March 6, 2019
Tracking GTM.js in GitHub - This is what happens
See the pros and cons of trying to monitor your live GTM snippet using GitHub.
Maybe you already wondered, wouldn’t it be nice to track changes of just any GTM container out there over time? For example, to spy on your competitors and their tracking endeavors?
If you already took closer looks at the JavaScript file that is being loaded when you implement Google Tag Manager you can anticipate that while it’s basically possible, it comes with certain disadvantages as to readability.
Nonetheless, this article will provide you
The Basics
The Code
GitHub repo incl. a Node script which crawls and processes GTM .js files ready to run as Google Cloud FunctionThe Example
Screenshots to understand pros and cons
Here we go.
The Basics
A Google Tag Manager implementation works by having the client load the designated library file incl. the respective container’s specifics. For example, the German grocery store real.de currently loads gtm.js?id=GTM-THPRGJ8
This file is basically split into two parts. It starts with a data object which contains all the container’s tags, variables, and triggers. What follows then is the minified GTM library.
At this point we can already conclude: It will not be interesting to look at the library code for our change tracking, only the data object with the container details should be monitored.

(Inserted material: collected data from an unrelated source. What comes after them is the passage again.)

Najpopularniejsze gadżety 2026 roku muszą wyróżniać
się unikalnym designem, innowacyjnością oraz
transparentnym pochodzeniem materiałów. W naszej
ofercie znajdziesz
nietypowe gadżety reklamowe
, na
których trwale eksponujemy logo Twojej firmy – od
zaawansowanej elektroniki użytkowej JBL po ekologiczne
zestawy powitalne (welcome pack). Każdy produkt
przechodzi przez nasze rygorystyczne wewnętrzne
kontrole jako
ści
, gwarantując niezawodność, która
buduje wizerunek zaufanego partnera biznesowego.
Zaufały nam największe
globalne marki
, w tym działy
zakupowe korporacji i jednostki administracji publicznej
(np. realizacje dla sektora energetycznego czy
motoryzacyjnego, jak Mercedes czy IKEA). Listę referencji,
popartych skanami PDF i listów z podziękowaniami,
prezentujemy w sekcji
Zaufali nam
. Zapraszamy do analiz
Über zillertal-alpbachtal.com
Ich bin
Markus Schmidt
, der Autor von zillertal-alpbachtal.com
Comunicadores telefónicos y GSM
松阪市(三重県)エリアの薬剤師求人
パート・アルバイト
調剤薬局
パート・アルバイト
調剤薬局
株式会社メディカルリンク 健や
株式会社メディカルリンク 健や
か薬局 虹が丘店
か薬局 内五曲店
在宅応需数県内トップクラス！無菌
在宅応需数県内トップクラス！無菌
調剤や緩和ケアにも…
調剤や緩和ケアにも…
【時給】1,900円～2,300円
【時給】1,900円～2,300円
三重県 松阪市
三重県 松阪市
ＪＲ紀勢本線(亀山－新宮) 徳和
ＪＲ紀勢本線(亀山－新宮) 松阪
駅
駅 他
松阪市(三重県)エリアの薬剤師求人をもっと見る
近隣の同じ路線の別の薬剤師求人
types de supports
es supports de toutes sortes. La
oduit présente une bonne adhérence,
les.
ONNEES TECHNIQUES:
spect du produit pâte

The data object looks like this:
var data = {
"resource": {
"version":"XXX",
"**macros**":[{
...
}],
"**tags**":[{
...
}],
"**predicates**":[{
...
}],
"**rules**":[{
...
}],
},
"runtime":[
[],[]
]
}
That is, in the data object we have the currently published version number and four relevant arrays. The macros array contains all variables, the tags array contains — yes, and predicates plus rules reflect the trigger logic.
What is important to note here, since it bloats our GitHub tracking, is that GTM just uses the sequential array index to reference across the different elements. For instance, in a predicate the input variable is maybe referenced as [“macro”,76] where 76 is the respective index of the macros array.
It follows that whenever a macro is newly added or removed, these references will shake up between two commits in our target tracking repo depending on the macro’s position in the array → We will see in the screenshot section of this article what I mean.
The Code
The code can be found in the repo’s master branch. There’s also a tracking branch which contains the examples I set up.
To get running with your own container monitoring you should
if to be run locally
Clone the repo and push it to your own GitHub account
npm install
Modify config.json > Add your targets and GitHub details
Set GITHUB_AUTH env variable to your GitHub personal access token
node index.js
if to be run in the cloud
Clone the repo and make it available in your GitHub account
Link your GitHub repo to Google Cloud Source
Modify config.json > Add your targets and GitHub details
Create a Google Cloud Function based on the Google Cloud Source repo and Pub/Sub as trigger, add your GitHub personal access token as env variable GITHUB_AUTH
Setup Google Cloud Scheduler to run the function as often as you want via Pub/Sub
The Example
Having had finalized the code I immediately added some demo websites to the config.json file and started to crawl. Luckily, after one day I could already see some changes in the container of German grocery chain real.de.
I will use the screenshots from this example to explore exactly what you will see when you monitor GTM.js changes.
The obvious: Different version numbers
As you can see below, my function didn’t run often enough so I missed version 379. The latest commit shows the difference between version 380 and version 378 of the container
The actually interesting: Here, a new 1st party cookie variable
I take this example as it shows the difficulty in reading the data object. As you can see, the format of how Google stores the container details varies from, for example, what you get when you export a container from your account.
With the help of the Tag Manager documentation and reasonable thinking I can understand that this is a new 1st party cookie variable with the cookie name _gaexp. Further, looking up _gaexp in Google I get to know that this is most likely an indicator for real.de doing some Optimize 360 stuff.
The bloat
I already mentioned it above. Because real.de added a new macro (the _gaexp cookie variable) and this new macro ended up in the middle of the macro array, all subsequent array elements have now different keys. That’s why our commit is full of reference changes which, however, doesn’t have any particular meaning for us.
The funny: Watch people correct their typos
It happens to all of us :)
If you’re a practitioner I hope this article could give you some fun. If you find it actually useful you can for example add GitHub actions or extend the code to get (Slack) notifications whenever container modifications are found.